BANGALORE: Engineers at the Bangalore and Hyderabad development centres of U.S.-based wireless technologies leader Qualcomm have helped to create the world's first `universal' chip supporting all three leading standards that turn mobile phones into television receivers. While TV reception on hand phones is just becoming available, the competition between different technologies means phones do not work as miniature television sets wherever one goes. The Qualcomm chip the Universal Broadcast Modem allows handset makers to use a single chip that will work in different geographies.
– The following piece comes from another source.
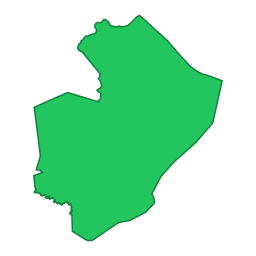 outline of San Esteban, Olancho, Honduras
{"feature_id": "27666195B69653705101844", "entity_name": "San Esteban", "entity_type": "district", "adm_level": 2, "iso_a3": "HND", "parent_name": "Honduras", "parent_adm1": "Olancho", "projection": "orthographic", "projection_center": [-85.837, 15.313], "detail": "fine", "context": "isolated", "style": "filled", "palette": "green", "viewbox_px": 256, "rotation_deg": 0, "n_neighbors": 0, "source": "geoboundaries", "source_scale": "gbopen_adm2", "svg_char_len": 5192}
<svg xmlns="http://www.w3.org/2000/svg" viewBox="0 0 256 256"><path d="M139.6,15.4L137.8,16.3L136.0,17.5L135.5,18.2L134.9,18.7L133.3,20.3L132.6,21.0L131.8,22.0L131.1,22.6L130.0,23.4L129.6,23.9L129.0,24.6L128.6,25.0L128.3,25.1L127.7,25.4L127.2,25.7L125.9,26.2L125.6,26.3L123.8,26.5L122.2,26.6L121.7,26.7L121.4,26.7L120.6,26.6L119.7,26.3L119.2,26.1L118.8,26.1L118.2,26.2L117.0,26.8L116.6,26.9L115.9,27.0L114.7,26.6L113.4,26.3L112.3,25.9L111.1,25.7L110.7,25.5L110.2,25.0L110.0,24.9L109.8,24.6L109.6,24.1L109.4,23.6L108.6,22.5L108.3,21.8L107.6,21.4L107.4,21.3L106.8,20.3L106.6,20.2L106.1,20.0L105.2,19.6L104.8,19.5L103.8,19.5L103.6,19.6L103.4,19.7L103.2,19.9L102.6,21.3L101.8,22.0L101.2,22.4L100.8,22.5L100.2,22.6L99.1,22.5L98.4,22.5L97.1,22.7L96.4,22.9L96.1,23.2L95.4,24.2L94.9,25.5L94.8,26.1L94.8,26.8L95.1,27.6L95.4,28.2L96.0,28.9L96.3,29.3L96.5,29.7L96.5,30.0L96.5,30.4L96.5,30.8L96.1,31.8L95.9,32.3L95.3,33.2L95.1,33.4L94.7,33.7L94.4,33.9L94.1,34.0L93.7,34.1L92.4,34.1L91.5,34.2L91.2,34.4L90.8,34.7L90.5,34.9L89.5,35.2L88.4,35.7L88.1,36.0L87.7,36.0L86.0,36.1L85.8,36.2L85.6,36.2L85.3,36.5L84.8,37.0L84.0,38.0L83.7,38.5L83.2,39.3L82.9,39.7L82.5,40.0L81.4,40.6L81.0,40.9L81.0,41.1L80.9,41.3L81.1,42.3L81.0,42.6L80.9,42.8L80.7,43.0L80.2,43.3L79.2,43.8L79.0,44.1L78.7,44.6L77.9,46.6L78.0,46.7L78.0,46.9L77.8,47.6L77.7,48.0L77.7,48.3L77.8,48.5L78.5,49.5L78.8,50.2L79.0,50.4L79.6,50.7L80.0,51.0L80.4,51.1L80.8,51.1L80.9,51.3L81.0,51.6L81.4,51.6L81.6,51.6L81.8,51.7L82.2,52.0L82.4,52.0L82.6,52.0L82.8,52.6L82.9,52.9L83.4,53.1L83.4,53.4L100.1,73.9L99.9,74.4L99.9,75.1L99.8,76.7L99.3,77.4L98.6,78.1L98.5,78.3L98.4,78.4L98.5,78.7L98.7,79.1L99.7,80.2L99.9,80.5L100.1,81.0L100.7,82.3L100.9,83.4L101.6,84.3L101.6,84.6L101.6,85.1L101.4,86.4L101.3,86.7L101.0,87.1L99.9,88.1L99.4,88.4L98.9,88.9L98.5,89.1L97.4,89.8L97.2,90.1L97.1,90.5L97.3,91.0L98.1,91.7L98.5,91.9L100.2,92.9L100.4,93.0L100.5,93.1L100.7,93.7L100.8,94.4L100.7,95.0L100.3,95.9L100.3,96.1L100.3,96.3L100.5,96.5L100.9,96.9L101.0,97.2L101.0,97.4L101.0,97.7L100.8,98.0L100.7,98.3L100.5,98.6L99.1,100.0L98.6,100.4L98.4,100.6L98.4,100.9L98.6,101.7L98.6,101.9L67.6,92.5L34.2,107.3L35.9,120.0L40.4,155.9L36.2,169.9L40.5,170.3L40.5,170.7L40.6,170.9L41.2,171.4L42.1,172.0L42.4,172.2L42.6,172.4L33.8,175.6L35.0,186.9L35.1,187.5L35.2,188.1L35.4,188.4L36.0,189.0L36.4,189.3L36.4,189.5L36.2,189.7L35.4,190.3L34.9,191.1L34.3,191.6L34.2,192.0L34.3,192.3L34.6,192.6L35.1,192.6L35.5,192.6L36.1,193.0L36.3,192.9L36.5,192.6L36.7,192.3L36.9,192.2L37.2,192.3L37.5,192.4L37.9,192.7L38.2,193.0L38.4,193.1L38.7,193.1L39.2,192.9L39.5,192.9L39.8,192.9L39.9,193.0L39.9,193.3L40.1,193.5L40.2,194.2L40.3,194.4L40.4,194.6L41.1,194.9L41.0,195.5L41.4,195.7L41.7,195.8L41.9,195.9L42.1,196.0L42.4,195.8L42.9,195.3L43.2,195.1L43.3,195.1L44.1,195.4L44.3,195.4L44.8,195.1L45.6,194.5L45.9,194.5L46.0,194.7L46.2,195.1L46.1,195.7L46.1,196.2L45.9,196.6L45.2,197.3L45.1,197.5L45.1,197.8L45.5,198.0L46.1,198.1L47.0,198.4L47.9,198.1L48.2,198.0L48.3,197.8L48.4,197.5L48.1,196.7L48.3,196.5L48.6,196.4L48.9,196.5L49.0,196.6L49.0,196.9L49.0,197.2L49.2,197.7L49.3,198.1L49.3,198.9L49.4,199.0L49.5,199.1L49.9,199.1L50.1,199.0L50.3,198.9L50.6,198.3L50.9,198.2L51.3,198.2L51.6,198.4L51.9,198.6L52.1,198.6L52.3,198.0L52.5,197.8L52.7,197.7L53.0,197.8L53.5,198.2L53.6,198.3L54.0,199.1L54.4,200.0L54.6,200.2L54.9,200.2L55.1,200.3L55.0,200.6L54.8,200.8L53.7,201.2L53.6,201.3L53.5,201.5L53.6,201.8L53.7,202.0L54.0,202.3L54.3,202.3L54.6,202.2L54.9,201.6L55.1,201.5L55.3,201.5L56.4,202.6L56.8,203.2L57.6,203.8L57.8,203.7L57.9,203.2L58.1,202.9L58.3,202.6L58.5,202.5L58.8,203.1L59.5,203.2L59.5,203.3L59.5,203.6L59.8,203.9L60.0,203.9L60.2,203.6L60.2,203.4L60.3,203.3L60.5,203.3L60.8,203.5L60.8,204.2L60.9,204.4L61.1,204.7L61.5,204.9L61.6,205.0L61.9,204.9L62.4,204.7L62.6,204.5L62.7,204.2L62.5,203.5L62.6,203.3L63.0,203.3L63.7,203.4L64.1,203.4L64.3,203.4L65.0,202.5L65.6,202.2L66.2,201.6L66.5,201.4L66.7,201.5L66.9,201.8L67.0,201.9L67.0,202.5L67.2,202.9L67.4,203.0L67.6,203.0L68.2,203.1L68.3,203.3L68.7,204.0L68.9,204.8L69.0,205.0L69.3,205.0L69.6,204.8L69.7,204.6L70.1,203.6L70.3,203.6L70.6,204.2L71.1,204.8L71.1,205.0L71.0,205.4L70.9,205.6L71.0,205.9L71.1,206.5L71.2,206.8L71.4,207.0L71.6,207.2L71.7,207.4L71.4,207.7L71.3,207.8L71.2,208.6L71.1,209.1L71.5,209.0L71.8,209.4L71.8,210.1L71.7,210.3L71.8,210.5L72.1,210.6L72.2,210.8L71.5,210.8L71.2,211.0L70.8,211.2L70.7,211.3L70.7,211.5L71.0,211.9L70.8,212.2L71.0,212.6L70.9,212.8L70.7,212.8L70.0,212.8L69.9,212.8L69.7,213.1L69.8,213.3L69.9,213.5L70.2,213.8L70.5,213.9L70.7,214.2L70.9,214.5L71.5,214.8L71.9,214.9L72.4,231.3L85.6,239.7L86.6,240.0L87.5,240.4L88.7,240.6L89.3,240.6L90.2,240.5L90.6,240.6L90.9,240.6L91.2,240.3L91.4,240.2L91.6,240.2L92.2,240.4L110.0,228.3L118.4,222.7L130.1,220.3L145.5,212.4L152.1,205.4L152.3,205.2L152.6,205.1L153.0,204.8L153.4,204.1L154.1,203.5L154.4,202.9L154.5,202.5L154.5,201.9L154.4,201.6L154.1,201.0L154.1,199.5L153.9,198.1L153.8,197.6L153.1,196.0L152.4,194.6L152.0,194.1L151.9,193.8L161.0,176.5L173.4,162.5L196.0,142.3L212.6,123.1L213.4,119.9L222.2,80.8L206.1,74.8L202.6,74.1L198.9,72.4L190.8,66.9L189.3,65.3L186.1,61.8L182.7,58.2L178.3,53.4L167.4,40.6L139.6,15.4Z" fill="#22c55e" stroke="#15803d" stroke-width="1.5"/></svg>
Key elements of the chip were crafted at the software lab in Hyderabad, while Bangalore-based engineers helped with the hardware aspects.
Slate of three chips
The two teams and a third `applications' team based in Mumbai have also played a significant role in Qualcomm's launch in late 2005, of a slate of three chips in their QSC or low Cost Single Chip range. These chips allow handset makers to produce different types of affordable phones for users of Code Division Multiple Access (CDMA) the main technology harnessed in India by Reliance and Tata. While one chip provides just voice and messaging capability, the second includes music download features and the third includes a camera and a modem.
In a special telephonic briefing for The Hindu, from London on Tuesday, Sanjay K. Jha, President, Qualcomm CDMA Technologies Group, and Executive Vice-President of the parent company, Qualcomm, described as `awesome' the contribution of its India-based engineers to Qualcomm's product roadmap.
While the company has delivered a chip to fuel a `multi-mode' phone that would work across the two types of network Global Services Mobile (GSM) and CDMA its engineers in India and other centres were already working towards a `World Data Phone', Dr. Jha said.
Qualcomm's Chief Executive, Paul Jacobs, is in India this week for discussions with the Union Communications Ministry as well as with leading Indian players like BSNL, Reliance and Tata Indicom.